» **INPUT FOR THIS TASK**
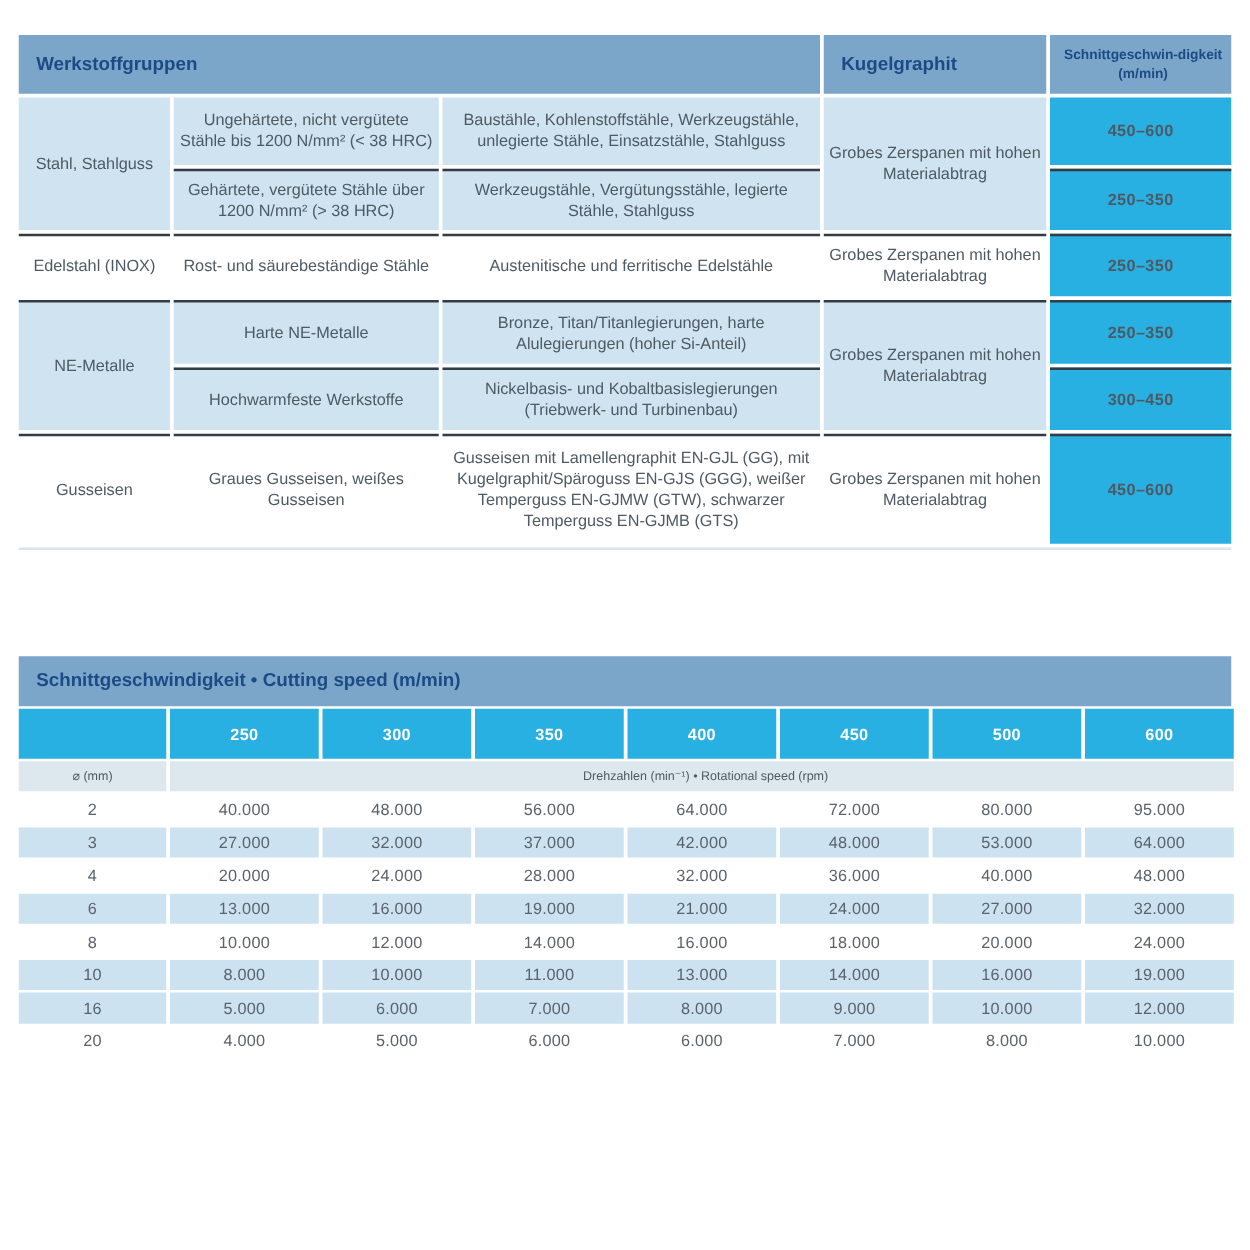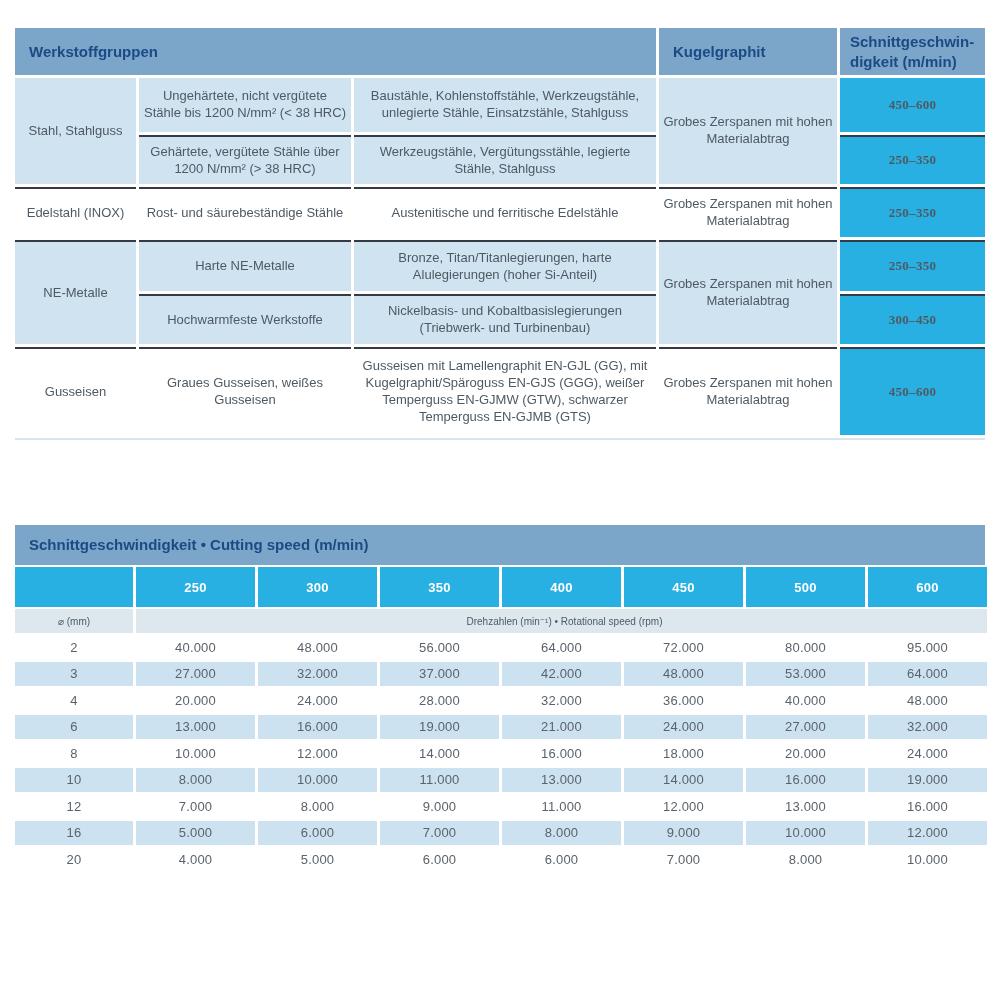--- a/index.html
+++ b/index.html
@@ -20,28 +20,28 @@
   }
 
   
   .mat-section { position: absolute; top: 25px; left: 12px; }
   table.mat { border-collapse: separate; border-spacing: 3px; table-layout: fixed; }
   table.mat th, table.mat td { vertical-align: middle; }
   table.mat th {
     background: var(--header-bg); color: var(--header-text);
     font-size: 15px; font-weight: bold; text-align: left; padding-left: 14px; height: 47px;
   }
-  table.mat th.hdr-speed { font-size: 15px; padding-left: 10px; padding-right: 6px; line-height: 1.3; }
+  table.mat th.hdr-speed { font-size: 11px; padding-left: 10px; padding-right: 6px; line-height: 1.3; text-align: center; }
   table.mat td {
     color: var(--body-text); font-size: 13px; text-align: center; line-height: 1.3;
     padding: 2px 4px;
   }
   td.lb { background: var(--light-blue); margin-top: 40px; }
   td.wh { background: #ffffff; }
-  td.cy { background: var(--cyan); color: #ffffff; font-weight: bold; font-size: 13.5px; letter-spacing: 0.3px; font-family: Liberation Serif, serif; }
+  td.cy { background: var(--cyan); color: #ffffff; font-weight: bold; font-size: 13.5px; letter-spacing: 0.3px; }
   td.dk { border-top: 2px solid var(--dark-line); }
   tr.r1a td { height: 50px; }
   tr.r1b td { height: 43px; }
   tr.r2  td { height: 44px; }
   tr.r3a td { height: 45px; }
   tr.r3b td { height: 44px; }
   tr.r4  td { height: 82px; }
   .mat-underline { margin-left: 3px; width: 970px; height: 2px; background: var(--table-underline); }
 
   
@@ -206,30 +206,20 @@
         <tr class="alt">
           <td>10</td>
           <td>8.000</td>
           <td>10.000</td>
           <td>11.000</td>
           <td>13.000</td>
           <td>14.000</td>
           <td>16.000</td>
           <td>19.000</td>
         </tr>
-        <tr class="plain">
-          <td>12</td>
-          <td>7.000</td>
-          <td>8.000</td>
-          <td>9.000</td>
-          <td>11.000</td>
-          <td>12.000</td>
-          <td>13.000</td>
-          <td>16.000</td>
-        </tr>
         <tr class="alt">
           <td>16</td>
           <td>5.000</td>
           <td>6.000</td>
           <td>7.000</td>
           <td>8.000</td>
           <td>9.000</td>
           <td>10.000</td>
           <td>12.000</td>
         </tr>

» **WHAT YOU WILL DO**
Reproduce each entry word for word and cut the images.

» **TASK OUTPUT**
--- a/index.html
+++ b/index.html
@@ -20,28 +20,28 @@
   }
 
   
   .mat-section { position: absolute; top: 25px; left: 12px; }
   table.mat { border-collapse: separate; border-spacing: 3px; table-layout: fixed; }
   table.mat th, table.mat td { vertical-align: middle; }
   table.mat th {
     background: var(--header-bg); color: var(--header-text);
     font-size: 15px; font-weight: bold; text-align: left; padding-left: 14px; height: 47px;
   }
-  table.mat th.hdr-speed { font-size: 15px; padding-left: 10px; padding-right: 6px; line-height: 1.3; }
+  table.mat th.hdr-speed { font-size: 11px; padding-left: 10px; padding-right: 6px; line-height: 1.3; text-align: center; }
   table.mat td {
     color: var(--body-text); font-size: 13px; text-align: center; line-height: 1.3;
     padding: 2px 4px;
   }
   td.lb { background: var(--light-blue); margin-top: 40px; }
   td.wh { background: #ffffff; }
-  td.cy { background: var(--cyan); color: #ffffff; font-weight: bold; font-size: 13.5px; letter-spacing: 0.3px; font-family: Liberation Serif, serif; }
+  td.cy { background: var(--cyan); color: #ffffff; font-weight: bold; font-size: 13.5px; letter-spacing: 0.3px; }
   td.dk { border-top: 2px solid var(--dark-line); }
   tr.r1a td { height: 50px; }
   tr.r1b td { height: 43px; }
   tr.r2  td { height: 44px; }
   tr.r3a td { height: 45px; }
   tr.r3b td { height: 44px; }
   tr.r4  td { height: 82px; }
   .mat-underline { margin-left: 3px; width: 970px; height: 2px; background: var(--table-underline); }
 
   
@@ -206,30 +206,20 @@
         <tr class="alt">
           <td>10</td>
           <td>8.000</td>
           <td>10.000</td>
           <td>11.000</td>
           <td>13.000</td>
           <td>14.000</td>
           <td>16.000</td>
           <td>19.000</td>
         </tr>
-        <tr class="plain">
-          <td>12</td>
-          <td>7.000</td>
-          <td>8.000</td>
-          <td>9.000</td>
-          <td>11.000</td>
-          <td>12.000</td>
-          <td>13.000</td>
-          <td>16.000</td>
-        </tr>
         <tr class="alt">
           <td>16</td>
           <td>5.000</td>
           <td>6.000</td>
           <td>7.000</td>
           <td>8.000</td>
           <td>9.000</td>
           <td>10.000</td>
           <td>12.000</td>
         </tr>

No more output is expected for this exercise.